Londrina pode ter uma fábrica da John Deere
Cláudia Lopes
De Londrina
A indústria de tratores americana John Deere pode instalar uma unidade industrial em Londrina. A informação foi obtida pela Folha na semana passada, através de uma fonte do meio empresarial. Ontem, a cônsul americana Júlia Rauner Guerrero confirmou a negociação entre o município e a John Deere, durante solenidade de inauguração do Nusa, um escritório de negócios com os Estados Unidos que vai funcionar na Companhia de Desenvolvimento de Londrina (leia abaixo). Fiquei feliz em saber que a empresa está em negociação com o município, disse.
Na última sexta-feira, o secretário de Estado da Indústria e Comércio, Eduardo Sciarra, revelou que a John Deere mantém negociações com o Paraná há seis meses. A empresa tem um projeto na secretaria mas ainda não definiu em qual estado nem em qual cidade vai instalar a nova fábrica, disse, na ocasião.

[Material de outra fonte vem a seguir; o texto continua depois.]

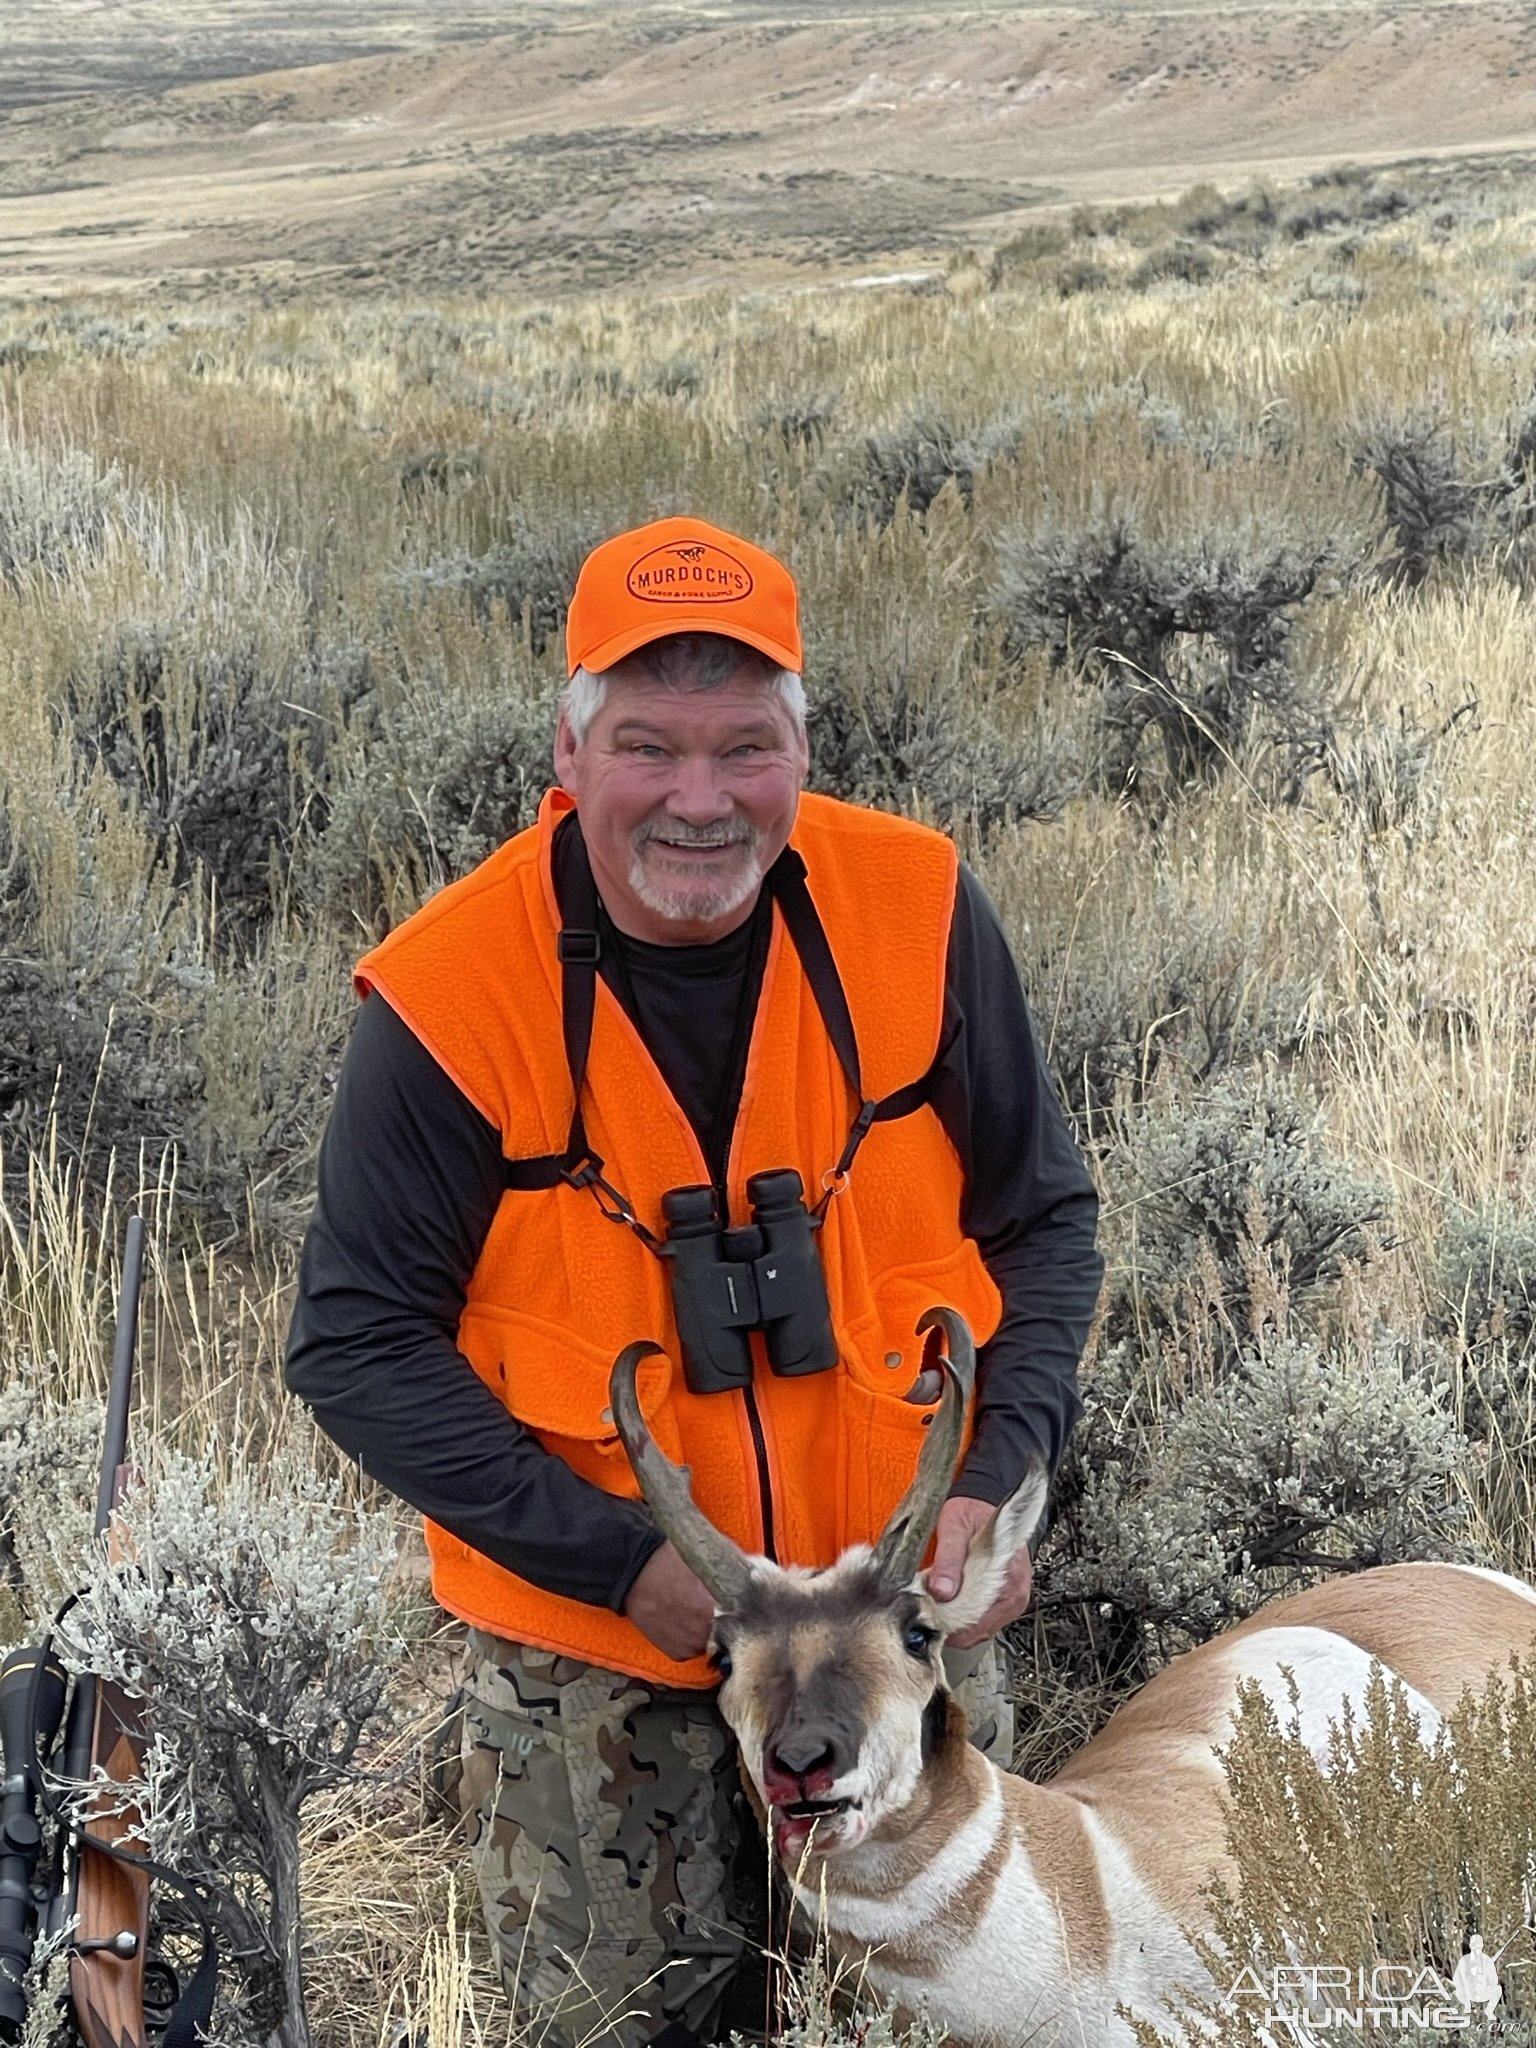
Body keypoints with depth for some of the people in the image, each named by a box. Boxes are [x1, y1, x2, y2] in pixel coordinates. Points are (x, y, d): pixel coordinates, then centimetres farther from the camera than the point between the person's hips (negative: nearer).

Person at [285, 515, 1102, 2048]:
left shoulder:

O presidente da Codel, Farage Khouri, não quis revelar ontem nenhum dado sobre a negociação entre o município e a John Deere, preferindo manter o assunto em sigilo. Não posso falar nada, afirmou. Procurada ontem pela Folha, a direção da empresa, que fica em Horizontina (RS), não confirmou a negociação.
A empresa americana tem duas unidades no Brasil: a SLC John Deere em Horizontina e a Cameco John Deere em Catalão (GO). Com um parque industrial de 100 mil metros quadrados, a empresa fabrica tratores, colheitadeiras e plantadeiras.
Em Horizontina, todo o sistema de produção é dividido em seis minifábricas, dirigidas por mecanismos de gestão participativa. Cada uma tem administração própria e processos de produção em células, que tem a finalidade de realizar todas as operações necessárias à fabricação das peças.
Com 32 unidades em dez países, a Deere & Co. (John Deere) é a maior fabricante mundial de equipamentos agrícolas e um dos principais em maquinário para construção e engenharia florestal, entre outros. Ao todo, produz mais de 600 produtos em 160 países.